### BRIEF
Rewrite every line of the records below with "common name" changed to "vernacular name" wherever it occurs, leaving everything else the same.

### INFORMATION SUPPLIED
====================

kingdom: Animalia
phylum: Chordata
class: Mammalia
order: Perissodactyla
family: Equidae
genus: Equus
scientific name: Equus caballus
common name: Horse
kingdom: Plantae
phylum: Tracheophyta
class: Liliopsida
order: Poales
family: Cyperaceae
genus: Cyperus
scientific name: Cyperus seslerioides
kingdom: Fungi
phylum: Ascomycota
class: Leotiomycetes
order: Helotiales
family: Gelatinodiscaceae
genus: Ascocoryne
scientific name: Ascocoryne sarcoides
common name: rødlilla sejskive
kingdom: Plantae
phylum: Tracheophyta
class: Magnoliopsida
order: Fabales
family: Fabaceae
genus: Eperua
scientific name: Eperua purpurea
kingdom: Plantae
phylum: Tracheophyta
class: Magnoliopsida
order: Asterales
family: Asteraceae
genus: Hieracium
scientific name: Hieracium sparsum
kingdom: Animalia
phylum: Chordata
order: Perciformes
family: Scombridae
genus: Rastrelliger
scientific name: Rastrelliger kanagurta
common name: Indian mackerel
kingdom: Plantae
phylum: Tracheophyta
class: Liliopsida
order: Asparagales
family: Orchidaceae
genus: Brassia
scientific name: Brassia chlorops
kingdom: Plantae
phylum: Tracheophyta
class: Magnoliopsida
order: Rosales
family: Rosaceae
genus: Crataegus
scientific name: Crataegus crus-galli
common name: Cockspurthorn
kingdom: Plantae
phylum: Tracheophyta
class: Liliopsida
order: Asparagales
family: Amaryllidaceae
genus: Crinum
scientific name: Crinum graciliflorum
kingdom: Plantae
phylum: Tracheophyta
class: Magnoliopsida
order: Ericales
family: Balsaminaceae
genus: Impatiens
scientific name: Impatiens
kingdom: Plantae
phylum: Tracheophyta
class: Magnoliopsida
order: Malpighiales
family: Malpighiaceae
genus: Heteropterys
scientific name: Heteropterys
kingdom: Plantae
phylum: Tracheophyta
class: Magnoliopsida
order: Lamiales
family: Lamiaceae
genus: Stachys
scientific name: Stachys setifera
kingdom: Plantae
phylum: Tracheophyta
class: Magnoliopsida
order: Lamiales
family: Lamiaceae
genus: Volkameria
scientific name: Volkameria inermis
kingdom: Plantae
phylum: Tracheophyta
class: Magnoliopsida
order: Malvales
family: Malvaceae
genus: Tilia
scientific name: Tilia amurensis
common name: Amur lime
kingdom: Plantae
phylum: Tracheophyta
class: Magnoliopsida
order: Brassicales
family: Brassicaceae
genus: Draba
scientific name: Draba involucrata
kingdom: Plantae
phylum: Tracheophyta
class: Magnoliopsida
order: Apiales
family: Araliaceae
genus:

====================

### EXERCISE OUTPUT
kingdom: Animalia
phylum: Chordata
class: Mammalia
order: Perissodactyla
family: Equidae
genus: Equus
scientific name: Equus caballus
vernacular name: Horse
kingdom: Plantae
phylum: Tracheophyta
class: Liliopsida
order: Poales
family: Cyperaceae
genus: Cyperus
scientific name: Cyperus seslerioides
kingdom: Fungi
phylum: Ascomycota
class: Leotiomycetes
order: Helotiales
family: Gelatinodiscaceae
genus: Ascocoryne
scientific name: Ascocoryne sarcoides
vernacular name: rødlilla sejskive
kingdom: Plantae
phylum: Tracheophyta
class: Magnoliopsida
order: Fabales
family: Fabaceae
genus: Eperua
scientific name: Eperua purpurea
kingdom: Plantae
phylum: Tracheophyta
class: Magnoliopsida
order: Asterales
family: Asteraceae
genus: Hieracium
scientific name: Hieracium sparsum
kingdom: Animalia
phylum: Chordata
order: Perciformes
family: Scombridae
genus: Rastrelliger
scientific name: Rastrelliger kanagurta
vernacular name: Indian mackerel
kingdom: Plantae
phylum: Tracheophyta
class: Liliopsida
order: Asparagales
family: Orchidaceae
genus: Brassia
scientific name: Brassia chlorops
kingdom: Plantae
phylum: Tracheophyta
class: Magnoliopsida
order: Rosales
family: Rosaceae
genus: Crataegus
scientific name: Crataegus crus-galli
vernacular name: Cockspurthorn
kingdom: Plantae
phylum: Tracheophyta
class: Liliopsida
order: Asparagales
family: Amaryllidaceae
genus: Crinum
scientific name: Crinum graciliflorum
kingdom: Plantae
phylum: Tracheophyta
class: Magnoliopsida
order: Ericales
family: Balsaminaceae
genus: Impatiens
scientific name: Impatiens
kingdom: Plantae
phylum: Tracheophyta
class: Magnoliopsida
order: Malpighiales
family: Malpighiaceae
genus: Heteropterys
scientific name: Heteropterys
kingdom: Plantae
phylum: Tracheophyta
class: Magnoliopsida
order: Lamiales
family: Lamiaceae
genus: Stachys
scientific name: Stachys setifera
kingdom: Plantae
phylum: Tracheophyta
class: Magnoliopsida
order: Lamiales
family: Lamiaceae
genus: Volkameria
scientific name: Volkameria inermis
kingdom: Plantae
phylum: Tracheophyta
class: Magnoliopsida
order: Malvales
family: Malvaceae
genus: Tilia
scientific name: Tilia amurensis
vernacular name: Amur lime
kingdom: Plantae
phylum: Tracheophyta
class: Magnoliopsida
order: Brassicales
family: Brassicaceae
genus: Draba
scientific name: Draba involucrata
kingdom: Plantae
phylum: Tracheophyta
class: Magnoliopsida
order: Apiales
family: Araliaceae
genus:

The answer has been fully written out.